To do »
The records below are to be restated word for word; their pictures are not.

Data for review »
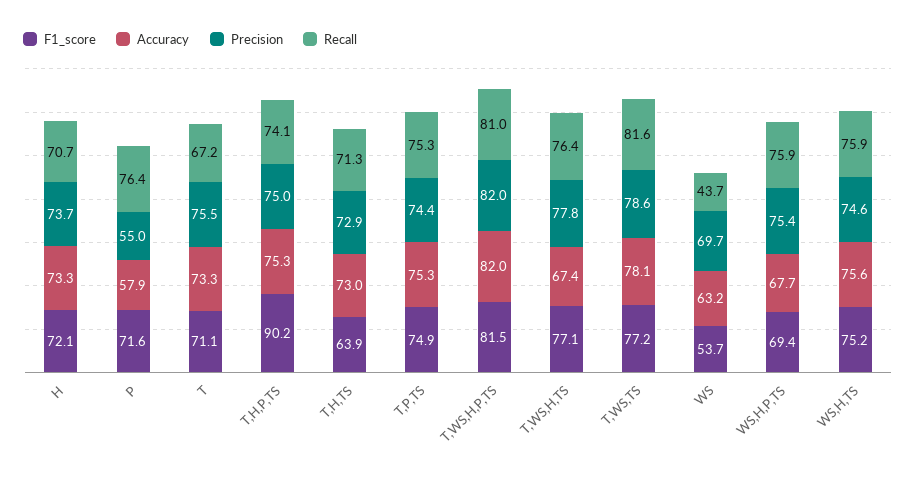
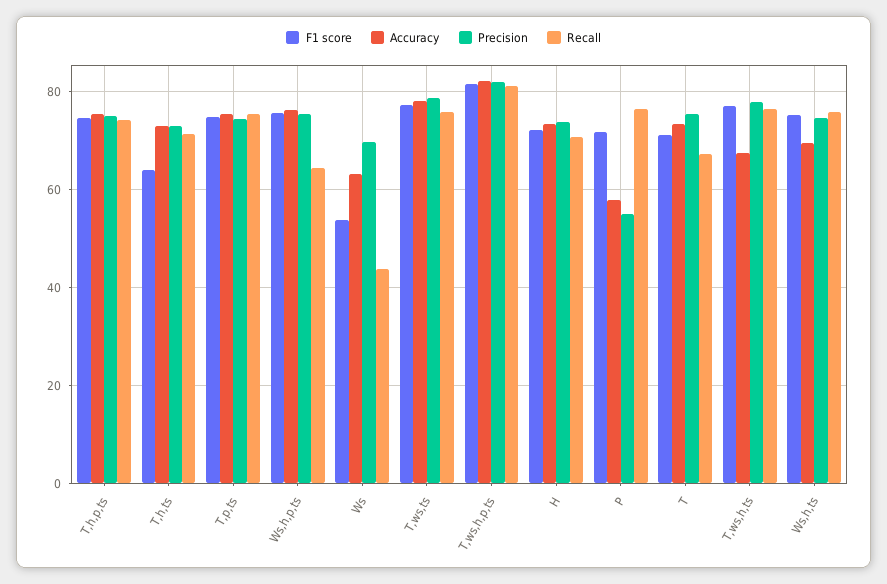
F1_score, T,H,P,TS: 90.2 -> 74
Recall, T,WS,TS: 81.6 -> 76
F1_score, WS,H,P,TS: 69.4 -> 76
Accuracy, WS,H,P,TS: 67.7 -> 76
Recall, WS,H,P,TS: 75.9 -> 64
Accuracy, WS,H,TS: 75.6 -> 70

Response box »
F1_score, T,H,P,TS: 90.2 -> 74
Recall, T,WS,TS: 81.6 -> 76
F1_score, WS,H,P,TS: 69.4 -> 76
Accuracy, WS,H,P,TS: 67.7 -> 76
Recall, WS,H,P,TS: 75.9 -> 64
Accuracy, WS,H,TS: 75.6 -> 70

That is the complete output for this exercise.